Nello stabilire che «la carica di Assessore e' incompatibile con
quella di Consigliere regionale», la norma in oggetto viola
l'art. 122, comma 1, Cost., il quale prevede che i casi di
incompatibilita' dei componenti della Giunta regionale nonche' dei
consiglieri regionali sono disciplinati con «legge della Regione nei
limiti dei principi fondamentali stabiliti con legge della
Repubblica».
Con la previsione del caso di incompatibilita', lo Statuto invade
dunque illegittimamente l'area legislativa riservata alla legge
regionale. Contrario alla Costituzione, oltre che il diretto
esercizio in sede statutaria della potesta' legislativa attribuita ad
organi ed a procedure diverse (sent. 2/2004) e' anche l'indicazione
statutaria di indirizzi per l'esercizio della potesta' legislativa
regionale in materia i cui principi fondamentali compete alla legge
dello Stato definire.
8) Art. 49, comma 2.
La norma prevede che la Giunta regionale disciplina l'esecuzione
dei regolamenti comunitari «nei limiti stabiliti dalla legge
regionale».
Essa, omettendo di riferirsi al necessario rispetto delle norme
di procedura stabilite da legge dello Stato, la quale deve
disciplinare anche le modalita' di esercizio del potere sostitutivo,
viola l'art. 117, comma 5, Cost. che tale limite stabilisce.
9) Art 62, comma 3.
La norma prevede una disciplina regionale del rapporto di lavoro
del personale regionale, in conformita' ai principi costituzionali e
secondo quanto stabilito dalla legge e dalla contrattazione
collettiva. Essa, in quanto presuppone una disciplina sostanziale del
rapporto di lavoro e dei suoi aspetti fondamentali, si pone in
violazione dell'art. 117, comma 2 lettera l), Cost.

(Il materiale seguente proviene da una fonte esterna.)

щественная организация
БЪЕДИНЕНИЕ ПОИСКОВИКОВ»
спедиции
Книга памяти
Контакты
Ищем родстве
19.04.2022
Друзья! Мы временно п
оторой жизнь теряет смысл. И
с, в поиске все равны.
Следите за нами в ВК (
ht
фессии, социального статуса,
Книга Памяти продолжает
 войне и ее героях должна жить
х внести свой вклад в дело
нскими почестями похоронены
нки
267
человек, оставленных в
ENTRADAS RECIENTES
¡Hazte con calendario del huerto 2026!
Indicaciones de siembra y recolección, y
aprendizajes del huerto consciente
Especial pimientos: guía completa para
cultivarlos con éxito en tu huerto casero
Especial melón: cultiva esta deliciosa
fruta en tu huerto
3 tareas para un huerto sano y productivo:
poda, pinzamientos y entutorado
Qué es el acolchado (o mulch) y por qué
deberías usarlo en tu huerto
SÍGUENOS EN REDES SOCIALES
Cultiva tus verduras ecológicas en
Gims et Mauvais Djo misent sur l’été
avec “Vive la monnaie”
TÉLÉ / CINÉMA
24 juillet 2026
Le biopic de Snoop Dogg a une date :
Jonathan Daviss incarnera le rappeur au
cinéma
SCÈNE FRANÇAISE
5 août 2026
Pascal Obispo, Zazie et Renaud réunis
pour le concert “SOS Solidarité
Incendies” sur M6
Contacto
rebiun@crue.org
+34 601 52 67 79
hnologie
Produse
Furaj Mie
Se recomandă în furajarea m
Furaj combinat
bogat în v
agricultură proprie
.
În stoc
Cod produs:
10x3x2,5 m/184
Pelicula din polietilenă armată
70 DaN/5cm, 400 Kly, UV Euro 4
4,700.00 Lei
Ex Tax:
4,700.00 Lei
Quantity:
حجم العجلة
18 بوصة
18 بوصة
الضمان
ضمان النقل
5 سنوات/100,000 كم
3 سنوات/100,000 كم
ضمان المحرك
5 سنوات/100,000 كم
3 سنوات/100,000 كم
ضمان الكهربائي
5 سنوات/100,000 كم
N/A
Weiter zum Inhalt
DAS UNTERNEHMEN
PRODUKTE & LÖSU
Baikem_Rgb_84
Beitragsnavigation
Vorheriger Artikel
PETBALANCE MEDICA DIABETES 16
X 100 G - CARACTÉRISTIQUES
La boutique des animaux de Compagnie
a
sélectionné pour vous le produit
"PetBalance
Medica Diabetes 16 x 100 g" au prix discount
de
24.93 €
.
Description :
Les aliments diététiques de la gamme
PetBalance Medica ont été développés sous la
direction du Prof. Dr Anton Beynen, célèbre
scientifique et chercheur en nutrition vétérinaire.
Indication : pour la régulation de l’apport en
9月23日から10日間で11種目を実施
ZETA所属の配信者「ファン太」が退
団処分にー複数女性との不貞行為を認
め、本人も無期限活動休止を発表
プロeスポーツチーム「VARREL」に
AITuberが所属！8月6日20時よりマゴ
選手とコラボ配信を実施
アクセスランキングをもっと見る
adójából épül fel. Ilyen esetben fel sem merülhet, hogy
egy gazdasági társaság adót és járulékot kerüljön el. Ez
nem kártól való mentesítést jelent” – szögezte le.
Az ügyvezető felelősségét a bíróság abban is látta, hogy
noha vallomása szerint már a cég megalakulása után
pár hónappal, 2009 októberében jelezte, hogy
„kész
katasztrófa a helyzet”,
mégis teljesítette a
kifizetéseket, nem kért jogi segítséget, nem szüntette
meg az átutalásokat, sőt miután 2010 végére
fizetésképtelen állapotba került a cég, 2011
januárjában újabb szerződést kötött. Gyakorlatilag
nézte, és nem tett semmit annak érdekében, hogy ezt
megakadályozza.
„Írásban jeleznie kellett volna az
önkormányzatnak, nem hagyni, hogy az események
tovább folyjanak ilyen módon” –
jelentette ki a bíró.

E' infatti pacifico che questa disposizione riserva alla
competenza legislativa esclusiva dello Stato la disciplina
sostanziale del rapporto di lavoro, riconducibile alla materia
«ordinamento civile» (sent. 2/2004).


Si conclude
pertanto, perche' sia dichiarata l'illegittimita' costituzionale
dello Statuto della Regione Emilia-Romagna negli articoli 2, comma 1,
lettera f), 15, comma 1, 13, comma 1, lettera a), 17, 19, 24, comma
4, 26, comma 3, 28, comma 2, 45, comma 2, 49, comma 2, 62, comma 3,
per le ragioni e come sopra precisato.